Про партизанский отряд Дяди Вани я, что то, где то читал, но вспомнить, с наскоку не смог, а расспрашивать Степку куда попал, не решился, зная про его болтливый язык, представляя, что он будет рассказывать завтра в селе о своём друге Михе, который замучил его на рыбалке идиотскими вопросами. Поэтому я предпочитал мало говорить, а больше слушать своего многословного друга, получая нужную информацию из его монологов.

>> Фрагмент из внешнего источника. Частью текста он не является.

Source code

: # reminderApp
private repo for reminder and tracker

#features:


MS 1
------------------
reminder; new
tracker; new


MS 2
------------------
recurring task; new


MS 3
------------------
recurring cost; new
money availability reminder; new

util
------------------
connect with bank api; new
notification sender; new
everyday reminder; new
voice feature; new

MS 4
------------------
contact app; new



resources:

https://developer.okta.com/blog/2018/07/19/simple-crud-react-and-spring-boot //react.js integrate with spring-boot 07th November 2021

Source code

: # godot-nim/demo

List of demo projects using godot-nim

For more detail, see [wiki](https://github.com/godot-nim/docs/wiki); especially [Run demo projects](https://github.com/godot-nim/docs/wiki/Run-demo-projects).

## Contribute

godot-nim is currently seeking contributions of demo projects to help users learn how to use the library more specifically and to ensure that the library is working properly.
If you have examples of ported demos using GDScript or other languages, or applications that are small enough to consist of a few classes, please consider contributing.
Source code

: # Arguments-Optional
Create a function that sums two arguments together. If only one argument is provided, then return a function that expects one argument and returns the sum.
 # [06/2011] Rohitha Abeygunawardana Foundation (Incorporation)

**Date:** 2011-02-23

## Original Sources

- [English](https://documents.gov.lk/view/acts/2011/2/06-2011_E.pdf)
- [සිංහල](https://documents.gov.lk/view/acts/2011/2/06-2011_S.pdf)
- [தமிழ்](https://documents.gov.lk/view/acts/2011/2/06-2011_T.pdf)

Цели своего путешествия мы достигли часа через три, когда солнце уже проглядывало сквозь голые вершины деревьев, что при безоблачном небе, обещало весенний тёплый день. Это откровенно радовало, потому что в своём куцем пальтишке, я уже основательно подмёрз. Сенька тоже иногда вздрагивал от холода, хотя температура была плюсовая. Мы вышли к небольшому озерку, образованным бобровой плотиной на не широком ручье с кристально чистой водой. Первым делом был собран хворост и организован небольшой костёр, чтобы согреться и прийти в себя после дороги, а затем началось волшебство рыбалки. Для меня это действительно было волшебством, так как на рыбалке я был в первый раз, и все для меня было чудом. Поэтому я доверил этим заниматься телу Михе, который, как и Степка в этом вопросе были профи, а сам решил наслаждаться новыми впечатлениями, но всё нарастающее чувство тревоги, скребло кошками на душе. Когда в ведерке уже было с десяток мелких рыбёшек, на огонь был поставлен маленький котелок, и началось таинство приготовление ухи. Хотя в прошлой жизни мне ни разу не удалось побывать на рыбалке, и моим девизом был, что лучшая рыба-это колбаса, приготовить классную уху я мог. Жена с дочерью периодически устраивали себе рыбный день: с утра в выходной гнали меня в ближайший гастроном за толстолобиком, по возращению из которого я чистил и разделывал купленную рыбу, а женщины в это время так доставали меня своими вопросами и советами, что я им вообще запрещал появляться на кухне. Данное распоряжение они с радостью выполняли и приходили туда, только чтобы сесть за накрытый стол. Правда, надо сказать, что всю грязную посуду после моего трудового подвига они безропотно мыли сами, без привлечения к этому процессу мужской части населения квартиры.

В узелке, который собрала тётя Михи, было всё, чтобы приготовить отменную уху. Степка продолжил таскать из воды мелочь, а я переключился на стряпню, взяв управление телом полностью на себя. Занятые, каждый своим делом, мы так увлеклись, что потеряли бдительность и не заметили несколько человек, вышедших из густых кустов и тихо подошедших к нам. Неподдельный ужас, мелькнувший в первый момент в Степкиных глазах, сменился узнаванием. На его лице расцвела радостная улыбка, от нежданной встречи с друзьями. Подошедшие мужики были одеты в пятнистые полушубки, перетянутые ремнями, а на плечах у них висели ППШ. Я не большой знаток оружия, но эти автоматы с круглым магазином, тысячи раз виденные в старой кинохронике и художественных фильмах о войне, мною были опознаны сразу. Это, скорее всего, были местные партизаны, и раз их узнал Степка, то они не были переодетыми бойцами зондеркоманды, которые отличались особой жестокостью, используемые немецким командованием, для дискредитации партизанского движения в глазах местного населения, путём жестоких убийств.

— Как улов, рыбачки? — проговорил один из подошедших партизан, подмигнув мне, и протянув руку для рукопожатия Стёпке.